Los pregoneros de la Revolución Bolivariana acaban de explicar ante su clientela lo que pasó aquel 15 de mayo en el que una bomba lapa mató a dos de mis escoltas, los dos mejores amigos que la vida me dio, hirió a más de 50 personas y no me aniquiló porque Dios no quiso. La cosa es muy simple: no hubo tal atentado en mi contra, sino que todo se contrae a un plan que urdimos el presidente Álvaro Uribe Vélez y yo, asociados, cómo iban a faltar, con unos feroces paramilitares.
No hay que descartar ninguna hipótesis, supongo que dirá nuestro ilustre Presidente. Lo mismo dirá el general Óscar Naranjo, para despedirse de 35 años de servicio al país con todos los honores, y el Fiscal General de la Nación, respirando más tranquilo, no dejará pasar semejante suculento plato, para quitarse de encima una investigación que no quiere que vaya para ninguna parte, y en su lugar meternos a Uribe y a mí a la cárcel, por simular un atentado terrorista, asesinar dos inocentes, herir a cincuenta y turbar la paz pública.
La estupidez venezolana, tendremos que reconocerlo, le viene como anillo al dedo al Gobierno colombiano.

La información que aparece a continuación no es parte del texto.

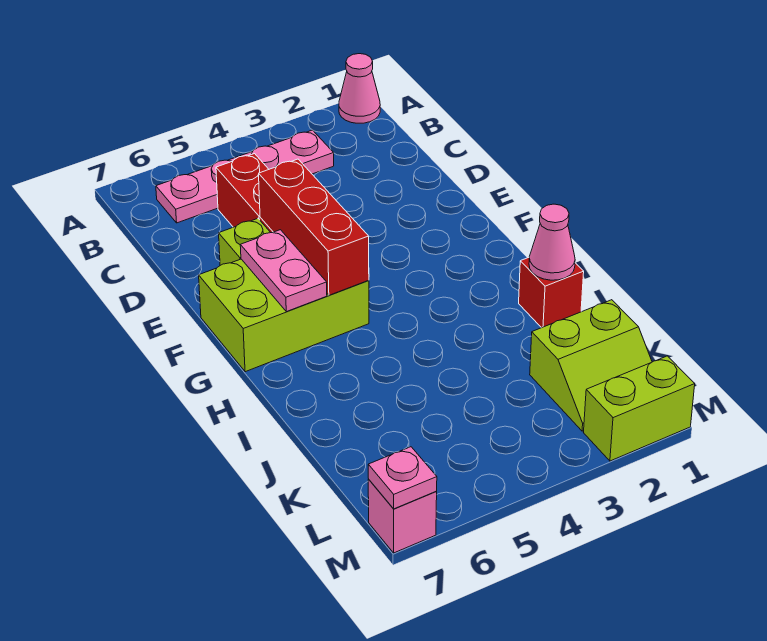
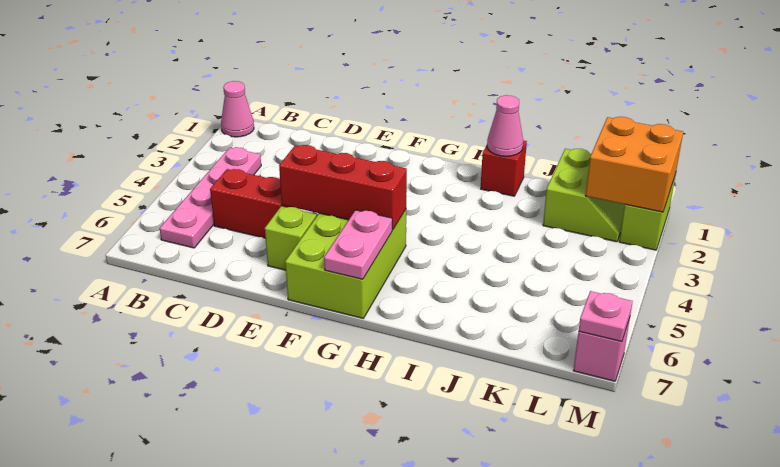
pink 1x2 plate [240,230,327,312] -> pink 1x2 plate turned to [324,210,392,279]
none -> orange 2x2 brick [585,117,683,212]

Y mire que si tal cosa lo dice nuestro nuevo mejor amigo, hay que mirarla con mucha atención. Los buenos amigos no se equivocan cuando se refieren a lo que con sus amigos pasa. Luego dejemos de lado la hipótesis dramática de que hubo atentado, y la más molesta de que provino de las Farc, precisamente cuando nos hacemos guiños cariñosos con ella. Lo de Londoño es una vaina, dirán en Palacio, y qué maravilla salir de la vaina adoptando como propia la tesis de Caracas y dedicando por lo menos algunos esfuerzos, siquiera dos o tres años, o quince, a despejar ese tema. Imaginemos que Londoño no iba en la camioneta, o bien adiestrado se ubicó en ella de manera que la bomba no le hiciera mayor daño y mientras tanto podemos negociar tranquilos con Timochenko y sus amigos, dirán los encargados de condimentar la teoría chavista. Con la ventaja adicional de que en ese proceso Uribe y Londoño mantendrán cerradas sus boquitas, ocupados como quedarán en aclarar sus cuentas con la Policía, el Fiscal y los jueces.
Sería genial, ¿no es cierto?
Me estoy exponiendo a que más de uno crea que perdí la chaveta en la explosión, o que llevados por mis odios nuevos me atrevo a cualquier cosa, con tal de criticar al presidente Santos. Pues he de aclarar que la cabeza fue lo único que conservé más o menos intacto. Y que no tengo odios nuevos ni viejos. Solo que ya ando curado de espantos y que si en Caracas fueron capaces de escribir lo que escribieron, y proponerlo como la posición oficial del Régimen, me pregunto si en Bogotá no recibirán con gozo esta ayuda y no nos embolatarán un rato con semejante maravillosa versión.
Ya el Presidente, Naranjo y Montealegre dijeron que no hay prueba alguna de que las Farc, que me amenazaron por diez años y obligaron a mantenerme una escolta nada acostumbrada, son culpables del atentado terrorista del que fui víctima. Después de semejante fantochada, cualquier cosa vale. Hasta una semejante. Pasadas casi dos semanas de la bomba, el Gobierno y el Fiscal no han dicho una sola palabra. Están investigando. Y seguirán así, por los próximos quince años, cuando probablemente descubran que el presidente Uribe no ordenó que me mataran y que yo sí resulté herido en el atentado. Mientras tanto, habrá pasado tanta agua bajo los puentes, que nadie se acordará de aquella mañana trágica. Los del Secretariado de las Farc, en pleno, estarán a punto de jubilarse como congresistas y Colombia, a lo mejor, yacerá bajo el yugo de un socialismo a la Chávez, para su perdición definitiva. Y el doctor Santos dictará conferencias por el mundo, como exSecretario General de la ONU.
Hay que descartar todas las hipótesis. Para eso estamos, dirá la Policía. Para eso estamos, dirán fiscales y jueces. Para eso estamos todos. Para hacer lo mismo, exactamente lo mismo, que hicimos tan bien hecho con los asesinatos de Luis Carlos Galán y de Álvaro Gómez.